Crucially for the industry, all types of SAF are “drop in” fuels that can be used in the existing plane engines and with much of the existing infrastructure. Other low-carbon aviation solutions—think of electric airplanes—would require a costly re-outfitting of aviation infrastructure across the globe, among other challenges.
There’s just one big problem: SAF costs far more than conventional jet fuel. Right now, available SAF costs two to four times as much as conventional jet fuel. And there simply isn’t enough of it produced to make a meaningful dent in airline emissions. Just 0.1% of aviation fuel today is a SAF product, according to data from the International Energy Agency. Any airline, fuel blender, or airport that jumps headlong into sustainable aviation fuel would raise the costs for customers and risk losing competitive advantage.
That’s where efforts like the Sustainable Flight Fund aim to help. United’s announcement brings the size of the fund to $200 million, but Leskinen acknowledges that the dollar amount is less important than the nature of the collaboration. The investment partner companies meet regularly to discuss SAF companies in the pipeline, each bringing expertise from their area of the value chain.

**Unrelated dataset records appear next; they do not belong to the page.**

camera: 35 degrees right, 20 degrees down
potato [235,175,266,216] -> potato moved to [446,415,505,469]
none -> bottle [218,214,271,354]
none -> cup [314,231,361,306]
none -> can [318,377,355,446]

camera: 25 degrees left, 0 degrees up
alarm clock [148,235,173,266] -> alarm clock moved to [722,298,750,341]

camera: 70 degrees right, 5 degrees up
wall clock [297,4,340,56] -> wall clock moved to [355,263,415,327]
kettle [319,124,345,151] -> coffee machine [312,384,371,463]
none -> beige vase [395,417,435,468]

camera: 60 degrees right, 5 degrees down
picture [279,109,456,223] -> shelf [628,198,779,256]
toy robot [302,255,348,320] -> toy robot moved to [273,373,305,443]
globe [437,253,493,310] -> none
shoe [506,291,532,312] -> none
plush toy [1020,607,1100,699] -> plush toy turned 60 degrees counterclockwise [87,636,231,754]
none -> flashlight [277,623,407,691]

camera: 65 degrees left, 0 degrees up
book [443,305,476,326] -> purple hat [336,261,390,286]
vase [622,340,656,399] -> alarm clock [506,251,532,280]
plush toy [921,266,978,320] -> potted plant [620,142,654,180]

The collaboration also gives the other partners the opportunity to invest individually, which can quickly increase how much funding a given portfolio company receives.
And, beyond equity investments, the consortium provides quick access to commercial agreements that help the new companies take off. In addition to investing in a business, United might, for example, agree to purchase its SAF, offering the company a reliable source of revenue as it looks for other investors.
Many activists, however, take issue with SAF and brand it as a fig leaf for the industry’s giant environmental footprint. After all, the aviation industry will remain a significant source of carbon emissions for the next several decades even in the most optimistic scenarios. And, of course, United is marketing its sustainability commitments today—in its in-flight entertainment and on posters in the airport—even while SAF currently provides only a tiny fraction of its fuel.
But that’s not to say the effort isn’t meaningful. Much discussion about innovation to tackle climate change centers around how to advance future, far-off technologies. In the case of aviation, think of hydrogen airplanes or perhaps even replacements to aviation like Elon Musk’s fantastical hyperloop. Partnerships aimed at actually deploying existing technologies can also represent an important innovation. And United’s fund is far from alone. The Clean Energy Buyers Association represents dozens of big companies looking to purchase clean energy and facilitates companies working together to make it easy. The First Movers Coalition connects companies that can make low-carbon products—think of steel and cement—with other companies willing to pay a small premium for them at first, thereby creating the demand to quickly grow the market.
Leskinen insists that the effort to scale SAF “has to be for profit.” And, of course, any company participating in a private sector collaboration will ultimately aim to return profit to shareholders in some way. But, even still, the cross-competitor partnership is a reminder that the climate challenge demands doing things differently. “We cannot do it alone,” says Leskinen.